What to do -> Output, verbatim and without pictures, the lines from the first line of the listing through the line containing "Beaucoup de techniciens".

Listed entries ->
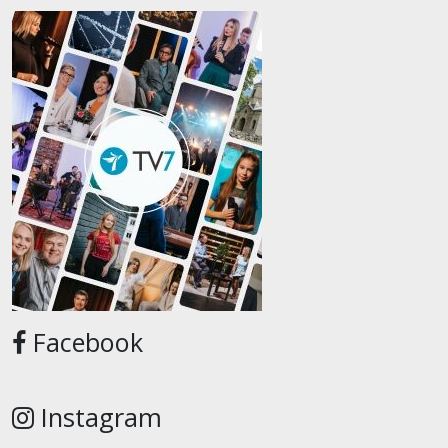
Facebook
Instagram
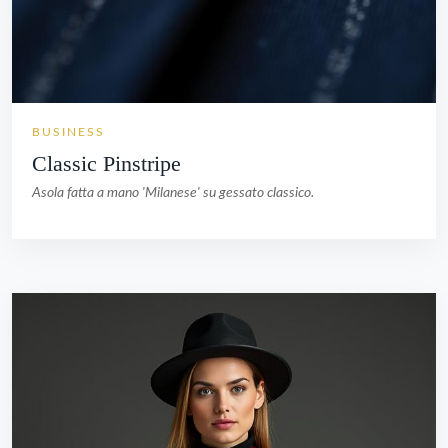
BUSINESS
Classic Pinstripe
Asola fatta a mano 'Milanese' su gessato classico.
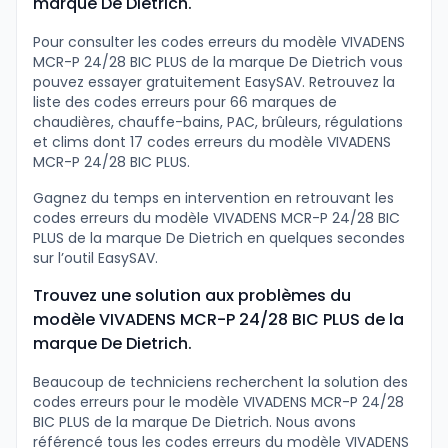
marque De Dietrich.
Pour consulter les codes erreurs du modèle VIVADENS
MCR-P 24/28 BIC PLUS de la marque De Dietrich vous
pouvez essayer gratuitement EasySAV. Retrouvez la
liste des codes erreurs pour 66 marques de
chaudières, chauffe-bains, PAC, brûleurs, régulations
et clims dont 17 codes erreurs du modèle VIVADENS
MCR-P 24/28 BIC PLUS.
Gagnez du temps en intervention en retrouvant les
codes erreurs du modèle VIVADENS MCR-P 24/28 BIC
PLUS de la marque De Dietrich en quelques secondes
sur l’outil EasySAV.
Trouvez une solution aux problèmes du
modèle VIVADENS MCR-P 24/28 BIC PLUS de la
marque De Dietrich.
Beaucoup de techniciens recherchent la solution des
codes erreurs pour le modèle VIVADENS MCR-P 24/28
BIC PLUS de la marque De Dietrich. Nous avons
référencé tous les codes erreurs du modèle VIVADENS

Task response ->
Facebook
Instagram
BUSINESS
Classic Pinstripe
Asola fatta a mano 'Milanese' su gessato classico.
marque De Dietrich.
Pour consulter les codes erreurs du modèle VIVADENS
MCR-P 24/28 BIC PLUS de la marque De Dietrich vous
pouvez essayer gratuitement EasySAV. Retrouvez la
liste des codes erreurs pour 66 marques de
chaudières, chauffe-bains, PAC, brûleurs, régulations
et clims dont 17 codes erreurs du modèle VIVADENS
MCR-P 24/28 BIC PLUS.
Gagnez du temps en intervention en retrouvant les
codes erreurs du modèle VIVADENS MCR-P 24/28 BIC
PLUS de la marque De Dietrich en quelques secondes
sur l’outil EasySAV.
Trouvez une solution aux problèmes du
modèle VIVADENS MCR-P 24/28 BIC PLUS de la
marque De Dietrich.
Beaucoup de techniciens recherchent la solution des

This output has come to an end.